Import mail attachment in DB based on mail subject filter

Hi all,

I’m not sure how to approach this exactly. And this post didn’t answer my question.

I want to:

  1. Import a CSV mail attachment into a database (this is easy)
  2. The mail should be filtered from the rest of the mail on a pattern in the subject

I thought this approach would work best:

  1. Use EmailReader to read out all the new mail in the mail account, make sure it doesn’t set the mail to “READ”
  2. Filter on the subject line and get the MessageID
  3. Store it somewhere for later use
  4. Re-use the EmailReader to get all the attachments, filter it on the MessageID you got in step 2, now set the email to “READ”
  5. Store the attachment locally
  6. Import it with the UniversalDataReader and DBTableOutput

Is this the best approach? Especially accessing the mail account twice gives me the feeling this could be done a whole lot easier

Any advice?

Thanks in advance!

Hi,

Provided approach can be shorten into one “phase”. Since EmailReader has two output ports you may use them at once – read subjects and emails at the same moment. Of course you need to enrich these records with MessageID using which you will join the streams.
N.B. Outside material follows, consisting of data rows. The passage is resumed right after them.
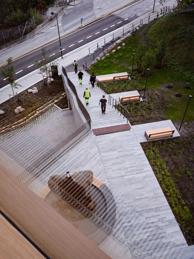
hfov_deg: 39.7
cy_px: 130
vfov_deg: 51.3
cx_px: 97
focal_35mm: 36
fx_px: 269
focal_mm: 45
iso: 800
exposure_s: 1/500
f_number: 8
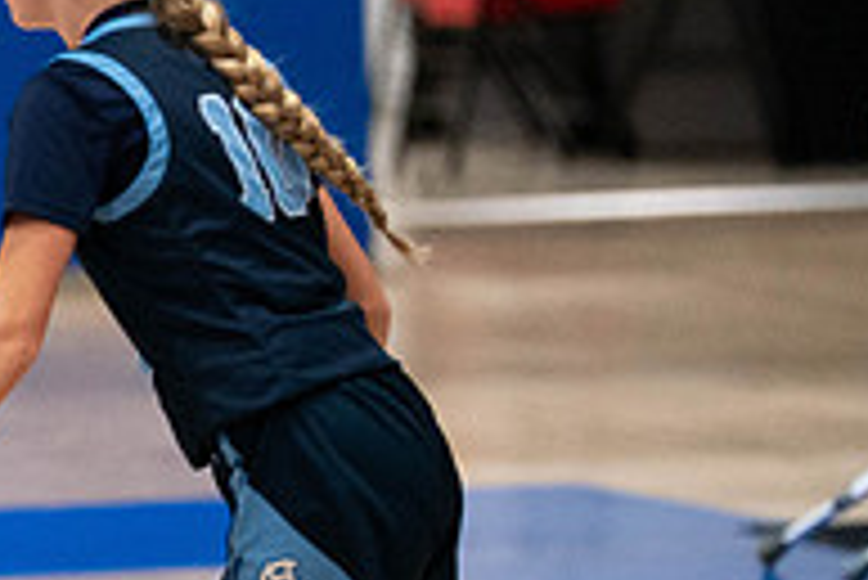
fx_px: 19230
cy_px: 235
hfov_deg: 2.6
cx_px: -414
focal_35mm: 797
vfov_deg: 1.7
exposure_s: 1/1000
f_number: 2.8
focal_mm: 200
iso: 3200
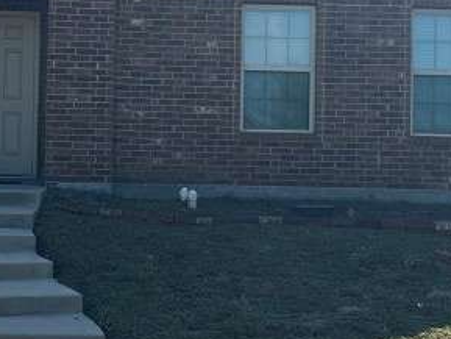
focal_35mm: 85
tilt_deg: +2.4
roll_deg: -1.3
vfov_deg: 17.4
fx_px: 1108
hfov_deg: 22.9
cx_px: 134
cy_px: 136
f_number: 1.78
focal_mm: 6.86
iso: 80
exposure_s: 1/7576
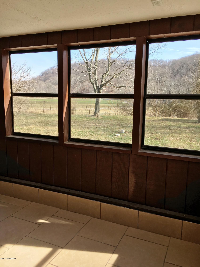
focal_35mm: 29
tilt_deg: -9.9
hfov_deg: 48.2
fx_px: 223
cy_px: 134
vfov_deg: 61.7
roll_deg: -0.5
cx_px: 100
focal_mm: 4.15
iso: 25
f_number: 2.2
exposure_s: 1/427
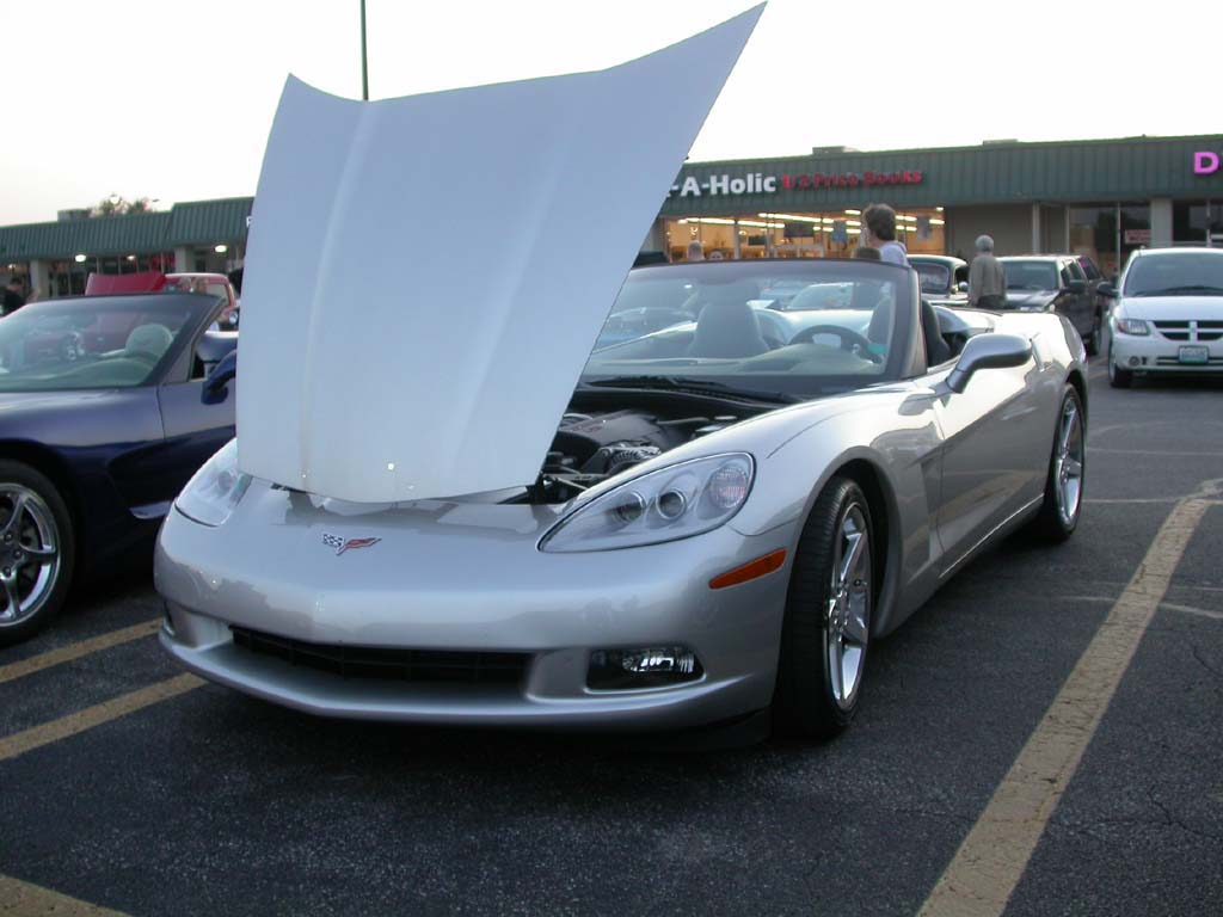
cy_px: 458
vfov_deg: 37.7
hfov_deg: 49.0
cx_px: 612
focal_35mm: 38
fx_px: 1343
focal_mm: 7.85
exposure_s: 1/63.8
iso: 100
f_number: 3
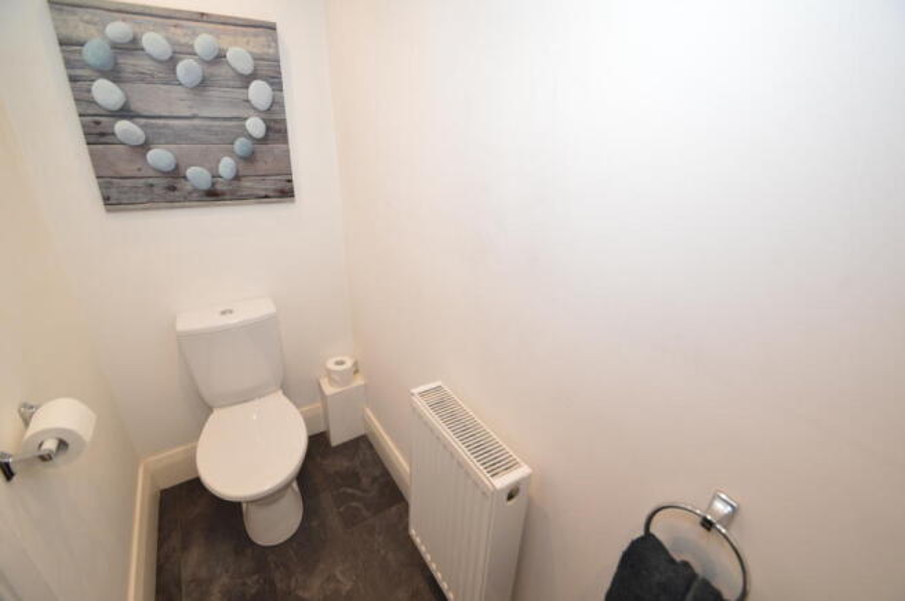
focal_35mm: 15
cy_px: 300
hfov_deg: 100.4
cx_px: 452
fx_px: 377
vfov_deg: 77.2
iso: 400
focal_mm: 10
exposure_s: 1/60
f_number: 4
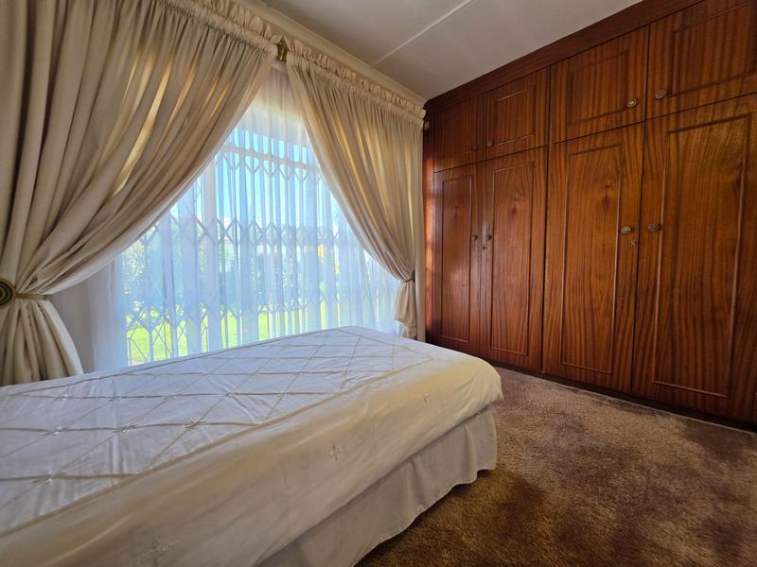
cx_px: 378
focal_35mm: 13
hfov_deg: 106.2
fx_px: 284
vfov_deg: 89.9
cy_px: 284
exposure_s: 1/100
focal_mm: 2.2
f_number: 1.9
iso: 80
On the first output port (where the subjects are stored), you can apply Filter component using which you will get only the “right” records (based on a pattern/rule defined in the Filter component). Now you have two edges (one with filtered subjects and one with all attachment records) that you want to join. Since you want to join only those that have a matching record on both ports, you may use “INNER JOIN” join type on the MessageID attribute in ExtMergeJoin component in order to get this. The output from the ExtMergeJoin will contain only those records (with attachment path and other required information) that have been filtered by the “subject pattern/rule” filter. These records can be directly sent to a reader component, and further processed (their data transformed as required and inserted into database).

So again in short:

  • EmailReader with both output ports used.

  • Attach Filter component to the first output port in order to filter only the valid messages out.

  • Add ExtMergeJoin (with default INNER JOIN join type) and join these two streams using MessageId retrieved from EmailReader

  • Output port from ExtMergeJoin will contain only the data you required (attachment information filtered by the subject filter).

For more information about EmailReader, please refer to our documentation: http://doc.cloveretl.com/documentation/ … eader.html

Hope this helps.
Jan

Thanks. Using ExtMergeJoin was a great idea.

I did get this error though from CloverETL:

Data input 0 is not sorted in ascending order. Record #3: Key field=“MessageID”. Current=“MessageID:<CAOPFz2Sw7CYnCXTG4EG2cdjV1n=SR4+dcW52M6abY-45e2rcqg@mail.gmail.com>”; Previous=“MessageID:1686222707.184840.1348632498203.JavaMail.root@li202-140”.

It looks like it expets the MessageID’s to come in either descending or asceding. I have no control over this.

Any ideas?

Hi,

it’s simply because ExtMergeJoin works with sorted data only. In order to sort the incoming records use ExtSort (see our documentation for more information) component on both input edges.

Awesome! This works splendidly.

BTW I used FastSort instead of your tip. It seems to be the fastest Sorting Transformer you have.